The group responsible for the disruption posted to Facebook shortly after.

“We can’t have a serious conversation with Hillary Clinton about policy until she returns donations and refuses to accept future donations from lobbyists and lawyers affiliated with the private prison industry,” a post on GetEQUAL’s Facebook page reads.

“Bankrolled by private prison companies and lobbyists like Corrections Corporation of America and the GEO Group, Hillary Clinton is part of the system of violence that criminalizes and kills Black trans people — how can we take her policy suggestions to curb mass incarceration and detention seriously while she’s accepting this money?” one of the event’s protesters said in a statement released on GetEQUAL’s website.

Clinton’s encounter with the social justice group is her first in a public venue. Other Democratic candidates, such as Vermont U.S. Sen. Bernie Sanders and former Maryland Gov. Martin O’Malley, have been shouted off stage at public events by the group’s protesters.

Clinton has so far only dealt with the group behind closed doors.
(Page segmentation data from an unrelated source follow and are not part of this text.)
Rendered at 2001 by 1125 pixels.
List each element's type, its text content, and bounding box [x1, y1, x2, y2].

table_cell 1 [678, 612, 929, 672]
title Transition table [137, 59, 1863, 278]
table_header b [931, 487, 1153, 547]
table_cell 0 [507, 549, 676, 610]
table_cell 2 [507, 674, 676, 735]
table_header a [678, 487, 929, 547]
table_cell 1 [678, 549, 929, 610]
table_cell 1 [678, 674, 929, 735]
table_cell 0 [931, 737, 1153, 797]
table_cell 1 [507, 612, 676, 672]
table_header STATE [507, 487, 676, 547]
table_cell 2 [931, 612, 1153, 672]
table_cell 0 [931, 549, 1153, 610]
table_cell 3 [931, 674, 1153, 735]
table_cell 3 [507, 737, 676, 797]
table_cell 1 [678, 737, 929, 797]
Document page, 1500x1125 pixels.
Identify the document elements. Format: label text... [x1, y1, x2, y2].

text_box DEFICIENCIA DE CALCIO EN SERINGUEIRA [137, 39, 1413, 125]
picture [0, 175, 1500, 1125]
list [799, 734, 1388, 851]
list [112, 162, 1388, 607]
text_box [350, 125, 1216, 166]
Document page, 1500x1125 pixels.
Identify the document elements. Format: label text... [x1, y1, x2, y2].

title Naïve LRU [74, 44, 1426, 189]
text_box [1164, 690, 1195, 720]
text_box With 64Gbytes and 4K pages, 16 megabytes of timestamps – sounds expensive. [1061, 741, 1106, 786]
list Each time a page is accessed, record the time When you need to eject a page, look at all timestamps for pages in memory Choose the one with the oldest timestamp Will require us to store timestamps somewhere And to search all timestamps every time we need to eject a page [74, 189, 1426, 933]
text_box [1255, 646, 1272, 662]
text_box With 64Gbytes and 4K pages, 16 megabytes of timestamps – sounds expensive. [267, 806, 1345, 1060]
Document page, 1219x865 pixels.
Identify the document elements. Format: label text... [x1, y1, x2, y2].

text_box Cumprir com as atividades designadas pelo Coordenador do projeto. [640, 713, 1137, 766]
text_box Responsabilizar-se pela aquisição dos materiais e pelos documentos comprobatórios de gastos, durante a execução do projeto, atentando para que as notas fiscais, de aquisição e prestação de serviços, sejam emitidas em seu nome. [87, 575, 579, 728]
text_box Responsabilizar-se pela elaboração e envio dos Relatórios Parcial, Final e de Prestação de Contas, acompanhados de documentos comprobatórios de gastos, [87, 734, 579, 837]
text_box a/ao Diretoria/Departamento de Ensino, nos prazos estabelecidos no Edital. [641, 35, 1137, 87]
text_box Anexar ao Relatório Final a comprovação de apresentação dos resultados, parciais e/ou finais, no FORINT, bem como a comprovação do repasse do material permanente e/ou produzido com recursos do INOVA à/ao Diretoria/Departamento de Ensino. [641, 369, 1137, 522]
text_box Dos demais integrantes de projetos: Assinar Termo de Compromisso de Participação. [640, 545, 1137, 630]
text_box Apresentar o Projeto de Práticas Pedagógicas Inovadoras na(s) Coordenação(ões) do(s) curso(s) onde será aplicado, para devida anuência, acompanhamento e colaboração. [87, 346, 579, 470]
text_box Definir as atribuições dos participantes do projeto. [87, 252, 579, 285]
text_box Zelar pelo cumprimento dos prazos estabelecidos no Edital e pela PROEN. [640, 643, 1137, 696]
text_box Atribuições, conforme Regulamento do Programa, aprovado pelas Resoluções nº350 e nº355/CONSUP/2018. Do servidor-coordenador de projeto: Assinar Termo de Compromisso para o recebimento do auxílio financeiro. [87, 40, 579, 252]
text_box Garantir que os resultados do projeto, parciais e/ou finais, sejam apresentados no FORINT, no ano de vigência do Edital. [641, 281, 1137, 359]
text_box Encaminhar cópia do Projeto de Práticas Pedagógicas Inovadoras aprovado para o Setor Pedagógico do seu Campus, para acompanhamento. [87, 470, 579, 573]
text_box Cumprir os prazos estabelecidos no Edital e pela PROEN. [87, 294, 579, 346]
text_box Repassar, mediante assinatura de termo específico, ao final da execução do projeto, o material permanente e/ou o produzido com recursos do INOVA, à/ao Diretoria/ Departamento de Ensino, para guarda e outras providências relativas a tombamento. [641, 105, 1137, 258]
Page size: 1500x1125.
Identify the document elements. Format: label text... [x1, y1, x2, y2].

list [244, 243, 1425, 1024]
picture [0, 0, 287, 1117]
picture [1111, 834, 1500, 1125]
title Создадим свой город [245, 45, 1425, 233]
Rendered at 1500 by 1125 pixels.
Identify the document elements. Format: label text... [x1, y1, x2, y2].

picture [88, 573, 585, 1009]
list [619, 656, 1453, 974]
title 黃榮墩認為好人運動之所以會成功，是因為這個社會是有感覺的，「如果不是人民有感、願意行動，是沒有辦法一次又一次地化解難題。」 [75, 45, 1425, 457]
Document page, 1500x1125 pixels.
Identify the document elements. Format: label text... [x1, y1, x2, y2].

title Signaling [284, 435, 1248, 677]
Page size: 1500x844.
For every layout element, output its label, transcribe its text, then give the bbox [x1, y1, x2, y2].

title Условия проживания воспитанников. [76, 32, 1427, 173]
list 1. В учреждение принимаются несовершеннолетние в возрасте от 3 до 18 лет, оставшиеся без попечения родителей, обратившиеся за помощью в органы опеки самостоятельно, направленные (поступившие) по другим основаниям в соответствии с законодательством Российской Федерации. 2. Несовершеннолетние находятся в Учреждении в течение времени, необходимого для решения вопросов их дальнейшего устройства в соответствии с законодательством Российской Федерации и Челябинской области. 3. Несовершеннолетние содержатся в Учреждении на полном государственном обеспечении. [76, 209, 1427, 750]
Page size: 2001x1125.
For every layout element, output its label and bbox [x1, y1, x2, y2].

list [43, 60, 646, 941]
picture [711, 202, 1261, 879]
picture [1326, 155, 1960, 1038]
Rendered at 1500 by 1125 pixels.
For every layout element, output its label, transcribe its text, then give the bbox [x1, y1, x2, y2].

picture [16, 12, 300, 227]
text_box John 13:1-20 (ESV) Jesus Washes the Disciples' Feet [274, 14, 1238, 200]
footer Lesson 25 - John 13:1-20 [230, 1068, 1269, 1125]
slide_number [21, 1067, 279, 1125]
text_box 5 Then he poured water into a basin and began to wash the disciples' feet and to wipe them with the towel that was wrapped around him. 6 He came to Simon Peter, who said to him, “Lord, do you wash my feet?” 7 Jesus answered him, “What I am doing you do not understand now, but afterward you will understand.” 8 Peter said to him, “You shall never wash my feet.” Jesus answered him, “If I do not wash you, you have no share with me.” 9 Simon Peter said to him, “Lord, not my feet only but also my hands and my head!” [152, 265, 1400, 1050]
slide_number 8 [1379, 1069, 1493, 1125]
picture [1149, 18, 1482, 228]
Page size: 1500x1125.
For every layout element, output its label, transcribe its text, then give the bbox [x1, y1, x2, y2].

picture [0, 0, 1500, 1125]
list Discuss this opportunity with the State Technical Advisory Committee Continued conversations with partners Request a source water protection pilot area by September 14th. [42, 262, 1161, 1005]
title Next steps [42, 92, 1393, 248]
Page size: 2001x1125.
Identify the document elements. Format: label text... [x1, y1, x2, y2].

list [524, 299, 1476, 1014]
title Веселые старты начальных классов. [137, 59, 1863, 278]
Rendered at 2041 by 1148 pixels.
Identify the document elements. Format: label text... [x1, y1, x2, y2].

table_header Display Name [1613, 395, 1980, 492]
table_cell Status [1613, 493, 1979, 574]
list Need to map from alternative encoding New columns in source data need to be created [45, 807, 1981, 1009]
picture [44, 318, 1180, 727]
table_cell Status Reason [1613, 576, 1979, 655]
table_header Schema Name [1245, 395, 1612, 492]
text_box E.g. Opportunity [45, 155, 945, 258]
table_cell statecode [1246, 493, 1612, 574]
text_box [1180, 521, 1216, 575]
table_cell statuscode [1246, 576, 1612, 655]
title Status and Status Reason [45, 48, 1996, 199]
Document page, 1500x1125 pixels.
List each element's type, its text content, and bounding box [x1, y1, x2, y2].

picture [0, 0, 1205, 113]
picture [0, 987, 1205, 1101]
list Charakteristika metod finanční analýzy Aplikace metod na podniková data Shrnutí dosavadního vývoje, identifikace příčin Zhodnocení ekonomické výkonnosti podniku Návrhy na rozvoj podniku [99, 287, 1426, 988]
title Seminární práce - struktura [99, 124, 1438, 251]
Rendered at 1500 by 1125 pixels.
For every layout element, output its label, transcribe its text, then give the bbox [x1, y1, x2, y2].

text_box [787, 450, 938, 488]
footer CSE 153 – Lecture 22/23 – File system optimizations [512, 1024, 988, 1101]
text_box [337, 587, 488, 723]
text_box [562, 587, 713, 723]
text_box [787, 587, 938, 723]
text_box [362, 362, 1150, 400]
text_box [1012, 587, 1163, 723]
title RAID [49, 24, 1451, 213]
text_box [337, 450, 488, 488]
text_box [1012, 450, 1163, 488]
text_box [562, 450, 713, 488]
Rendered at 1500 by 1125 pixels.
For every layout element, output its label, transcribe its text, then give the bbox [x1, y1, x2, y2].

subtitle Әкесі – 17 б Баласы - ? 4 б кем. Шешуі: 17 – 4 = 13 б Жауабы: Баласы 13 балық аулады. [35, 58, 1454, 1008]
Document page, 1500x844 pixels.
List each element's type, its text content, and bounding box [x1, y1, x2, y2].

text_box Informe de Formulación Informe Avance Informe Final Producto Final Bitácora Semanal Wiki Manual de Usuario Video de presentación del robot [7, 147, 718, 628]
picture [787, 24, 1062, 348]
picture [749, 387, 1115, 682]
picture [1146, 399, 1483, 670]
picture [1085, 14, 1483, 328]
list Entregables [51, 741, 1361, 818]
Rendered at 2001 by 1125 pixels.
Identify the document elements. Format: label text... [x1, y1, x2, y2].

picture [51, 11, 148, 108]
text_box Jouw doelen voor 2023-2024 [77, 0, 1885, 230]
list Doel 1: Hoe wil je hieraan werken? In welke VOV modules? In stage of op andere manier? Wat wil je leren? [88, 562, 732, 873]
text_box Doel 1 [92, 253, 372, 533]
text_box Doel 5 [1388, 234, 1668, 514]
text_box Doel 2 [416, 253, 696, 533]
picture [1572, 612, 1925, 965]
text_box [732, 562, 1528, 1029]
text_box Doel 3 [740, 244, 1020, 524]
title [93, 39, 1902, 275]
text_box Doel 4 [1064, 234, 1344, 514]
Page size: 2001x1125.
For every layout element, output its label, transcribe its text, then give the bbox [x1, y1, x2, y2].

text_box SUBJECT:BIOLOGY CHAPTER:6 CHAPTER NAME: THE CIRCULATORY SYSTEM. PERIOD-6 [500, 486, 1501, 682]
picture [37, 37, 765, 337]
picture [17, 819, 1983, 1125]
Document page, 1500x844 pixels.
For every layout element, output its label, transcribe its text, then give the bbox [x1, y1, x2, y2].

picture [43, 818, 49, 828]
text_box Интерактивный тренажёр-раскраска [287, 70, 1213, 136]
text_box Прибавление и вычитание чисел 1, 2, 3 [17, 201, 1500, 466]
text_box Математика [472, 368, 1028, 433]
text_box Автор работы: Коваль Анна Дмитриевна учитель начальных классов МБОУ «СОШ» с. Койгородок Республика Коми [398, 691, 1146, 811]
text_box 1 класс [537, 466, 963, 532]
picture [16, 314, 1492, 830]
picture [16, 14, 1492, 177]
She met with five members of the Boston chapter after an event in Keene, N.H. earlier this month. Video of the tense exchange was published online last week.

During that meeting, the activists pressed Clinton on her and husband Bill’s support for stiffer drug sentences in the 1990s. Clinton pushed back, telling the group that they needed to come up with concrete plans to address racial inequality.

She dismissed the idea that “you can change hearts.”

“I believe you change laws, you change allocation of resources, you change the way systems operate,” Clinton said. “You’re not going to change every heart. You’re not. But at the end of the day, we could do a whole lot to change some hearts and change some systems and create more opportunities for people who deserve to have them, to live up to their own God-given potential.”

Clinton’s main interlocutor that day did not take her advice in stride. He accused Clinton of engaging in “victim-blaming.”